The journey now became vague. It was pitch black outside, apart from illuminated signs that often seemed to be high above us, or elevated factories, made luminous and ghostly by pale grey concrete. There was no water in the WC, either for the taps or the flushing of the loo. That ought not to have mattered because the toilet was just a hole onto the tracks. Yet still the toilet reeked, and the reek permeated the compartment of lumpy green vinyl seats. On that original Orient Express, Edmond About had – according to E. H. Cookridge – been ‘impressed by the fresh towels, tablets of soap, and vials of toilet water beside the washbowl – a service, he mentioned, that was not provided even in the most expensive hotels that he frequently patronized in all parts of Europe’. As for the toilet itself, he noted that a servant stepped into the water closet, to clean it after every use.
We arrived at Dimitrovgrad on time at ten past eleven.
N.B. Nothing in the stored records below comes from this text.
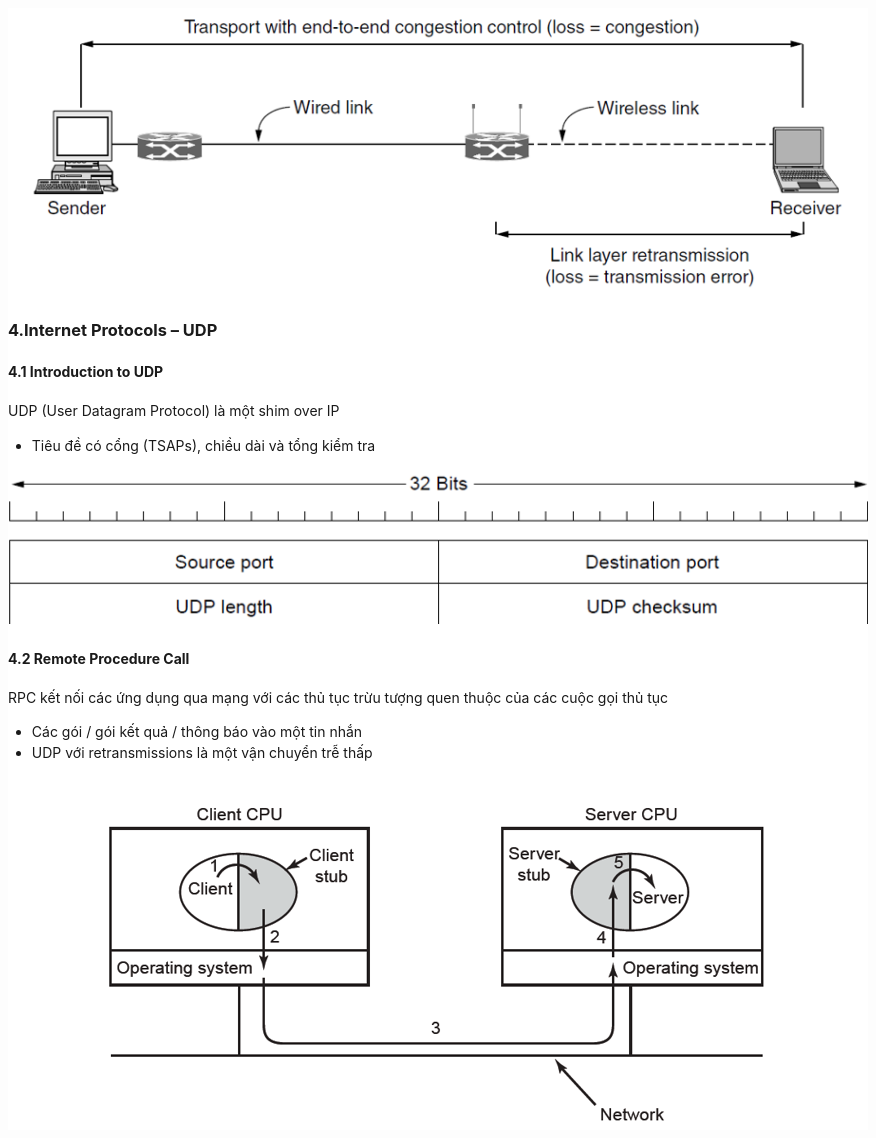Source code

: <p align="center"><img src="https://github.com/romnguyen10/network_research/blob/master/Task03_COM320_Computer_Network/Week06/Slide/Image/27.png"></p>

<a name="4"></a>
### 4.Internet Protocols – UDP

<a name="4.1"></a>
#### 4.1 Introduction to UDP

UDP (User Datagram Protocol) là một shim over IP
- Tiêu đề có cổng (TSAPs), chiều dài và tổng kiểm tra
 <p align="center"><img src="https://github.com/romnguyen10/network_research/blob/master/Task03_COM320_Computer_Network/Week06/Slide/Image/28.png"></p>

<a name="4.2"></a>
#### 4.2 Remote Procedure Call


RPC kết nối các ứng dụng qua mạng với các thủ tục trừu tượng quen thuộc của các cuộc gọi thủ tục
- Các gói / gói kết quả / thông báo vào một tin nhắn
- UDP với retransmissions là một vận chuyển trễ thấp
<p align="center"><img src="https://github.com/romnguyen10/network_research/blob/master/Task03_COM320_Computer_Network/Week06/Slide/Image/29.png"></p>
We were now on the line that had formed the home straight for both the Orient Express and the Simplon Orient Express, although this particular Dimitrovgrad did not exist as a town until the late 1940s. There is another Dimitrovgrad (formerly called Caribrod) in Serbia. Both towns are named after Georgi Dimitrov, a Bulgarian communist leader who favoured the creation of a Balkan Federation. (He was in Germany in the 1930s, and was charged with complicity in the Reichstag fire. Dimitrov defended himself eloquently in court, and was acquitted.)
We stepped down with the one remaining passenger on the train: an old woman with gold teeth, who I assumed to be Turkish. The train to Kapıkule was due at 23.27; it was now 23.22. Besides us travellers, three people remained in the bleak, dark station of Dimitrovgrad: two policemen smoking in the station building, and a man coming along the platform jauntily swinging one of the wheel-testing hammers. He banged it against a few wheels of the train from Gorna. The possible Turkish woman asked him a question and he made no response at all. Did this imply some geopolitical tension? It bothered me that she had felt the need to ask a question, because I’d put her down as somebody who knew the ropes. The train from Gorna pulled away empty, leaving behind a deeper silence than before. It was now 23.27 exactly. (In Dracula, Jonathan Harker says, ‘It seems to me that the further east you go the more unpunctual are the trains. What ought they to be in China?’ This had not been my experience, until now.)